A l’occasion du défilé traditionnel du 14 Juillet 1958 sur les Champs Elysées, le 5ème bureau de l’armée française, chargé de l’action psychologique et dirigé par le colonel Godard, avait réuni 4000 Algériens pour participer aux festivités à Paris. Il promettait de montrer à l’opinion internationale les résultats de «la fraternisation». Le 14 Juillet, fête de la Révolution française de 1789 est donc célébré chaque année. Au programme, un défilé militaire de tous les corps d’armée, celui de l’Armée d’Afrique, comme les tirailleurs algériens, sénégalais, les harkis, celui de la jeunesse et aussi la masse des notables représentant les colonies.
Devant la tribune officielle, il y avait les membres du gouvernement français à sa tête le général de Gaulle, les «officiels» des territoires d’Outre-mer», des personnalités de différents horizons et aussi du corps diplomatique accrédité à Paris. Comme à l’accoutumée, le défilé militaire débutait avec fanfare sous un soleil de plomb. Depuis la tribune et des deux côtés du parcours, les Parisiens applaudissaient. Dans le ciel, la patrouille de France, formée de plusieurs escadrilles, laissait derrière elle, des panaches de fumée tricolore ou formait la Croix de Lorraine, le symbole de la Libération.Ce fut le tour des 4 000 Algériens; les officiels français étaient fiers «de montrer à la face du monde» que les Algériens sont du côté de la «mère patrie» et que les «égarés de la montagne ne représentent qu’eux-mêmes». Ils ont voulu que le message soit clair, comme ils l’espéraient pour les diplomates présents et surtout pour l’opinion internationale qui s’éloigne du camp de la France et qui exprime sa sympathie pour le peuple algérien en guerre pour son indépendance.
Ce fut le cas notamment du sénateur Kennedy, des pays de l’Europe de l’Est, des pays non alignés, des pays arabes…
Mais lorsqu’ils arrivent devant la tribune officielle, il y eut un coup de théâtre! Un jeune en culotte courte et chemisette blanche, sortit des rangs et s’approcha de la tribune officielle, en brandissant au nez des officiels présents le drapeau algérien! Quel courage! Il savait que ce geste pouvait lui coûter la vie, mais pour l’Algérie il était prêt au sacrifice suprême. Une onde de choc envahit les occupants de la tribune officielle et les spectateurs. Le drapeau algérien est exhibé pour la première fois au défilé des Champs Elysées !Le service d’ordre est aussitôt intervenu, empoignant le jeune homme pour le conduire loin de la foule et peut-être pour le remettre «aux services concernés» qui le soumettront à la torture.

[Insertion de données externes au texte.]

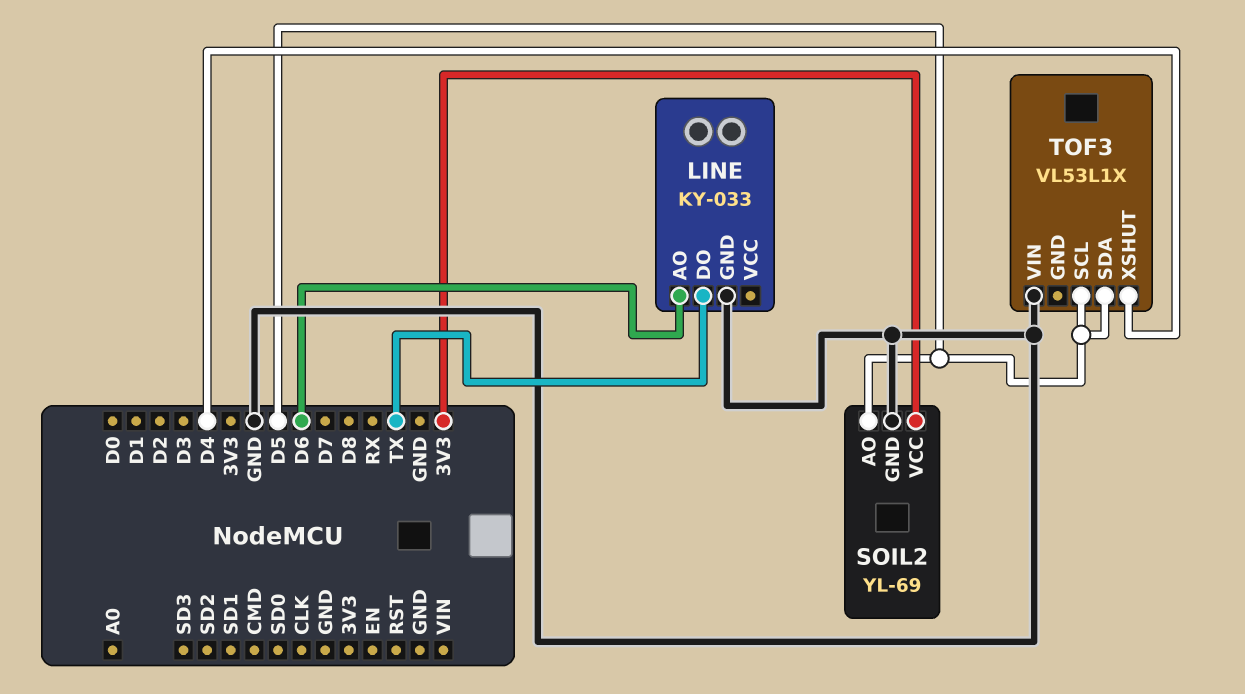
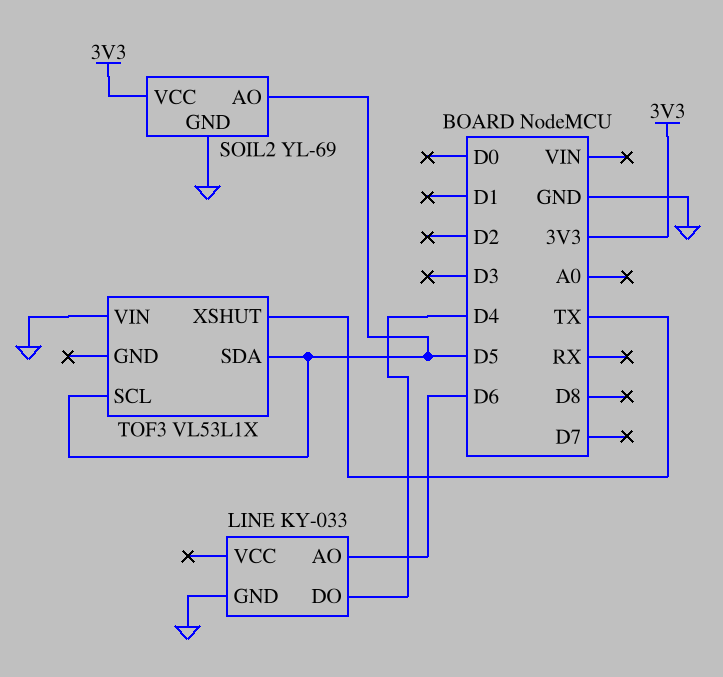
LINE pin DO: TX -> D4
TOF3 pin XSHUT: D4 -> TX

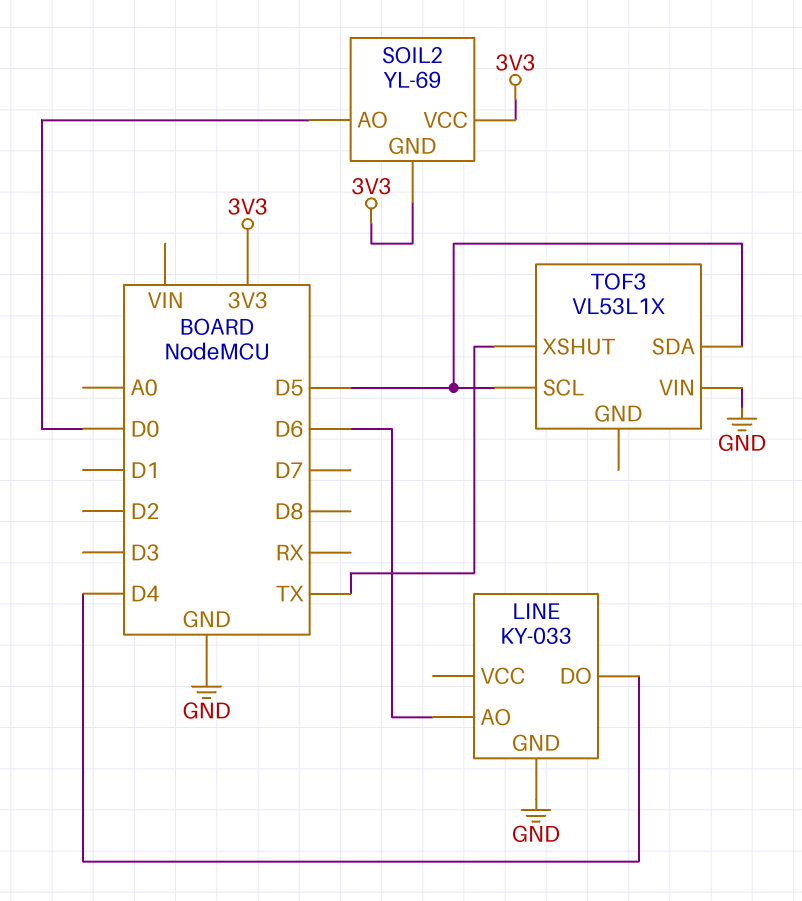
SOIL2 pin AO: D5 -> D0
SOIL2 pin GND: GND -> 3V3

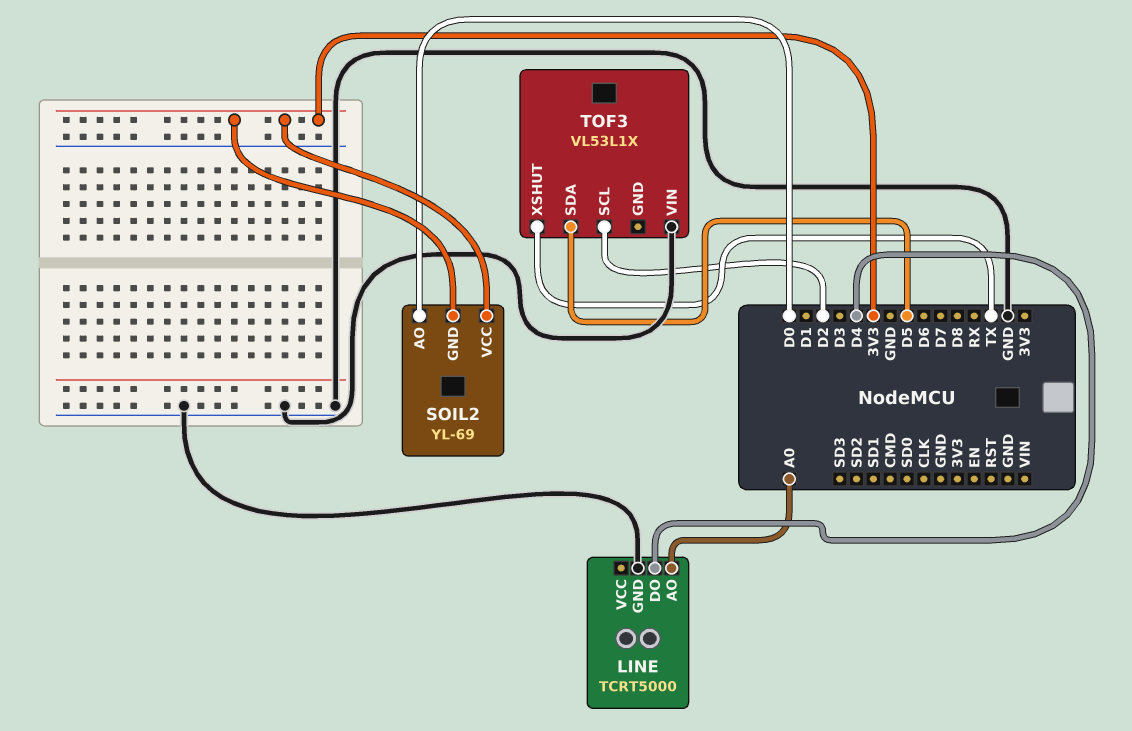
LINE: KY-033 -> TCRT5000
LINE pin AO: D6 -> A0
TOF3 pin SCL: D5 -> D2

Pendant qu’il est conduit de force, des agents commençaient à le maltraiter. C’est à ce moment là qu’un haut responsable de la Croix-Rouge internationale est venu es-qualité à son secours afin de convaincre les agents de ne pas lui infliger des sévices. Ce fait héroïque sera rapporté par des agences de presse françaises et étrangères. Nous apprendrons et le monde aussi en même temps que nous qu’il s’agit du jeune Tidjini Mohamed âgé de 17 ans (né en 1941 à Belcourt) qui a bravé le pouvoir colonial devant des officiels français et étrangers, ainsi que des centaines de milliers de spectateurs. Un tel acte a eu alors beaucoup plus de retentissement qu’une action militaire d’envergure de l’ALN dans les djebels. Il a permis, depuis la capitale française, de faire entendre la voix du peuple algérien en lutte pour son indépendance par l’intermédiaire de l’un de ses jeunes patriotes.
Les autorités militaires françaises ne pouvaient que libérer le jeune Tidjini, puisque des témoins l’ont vu lorsqu’il fut «embarqué» par la police. Il sera relâché quelques jours après. Et Tidjini Mohamed ne pouvait rester à Alger, car il risquait d’être repris et assassiné.Et puis, il ne pouvait résister à l’appel de la montagne pour aller rejoindre ses frères.Mohamed Tidjini a intégré les rangs de l’ALN dans les maquis de la Wilaya IV. Il ne survécut pas à la guerre comme des milliers de jeunes de son âge. Il est tombé au champ d’honneur vers la fin de l’année 1961 dans la région de Lakhdaria.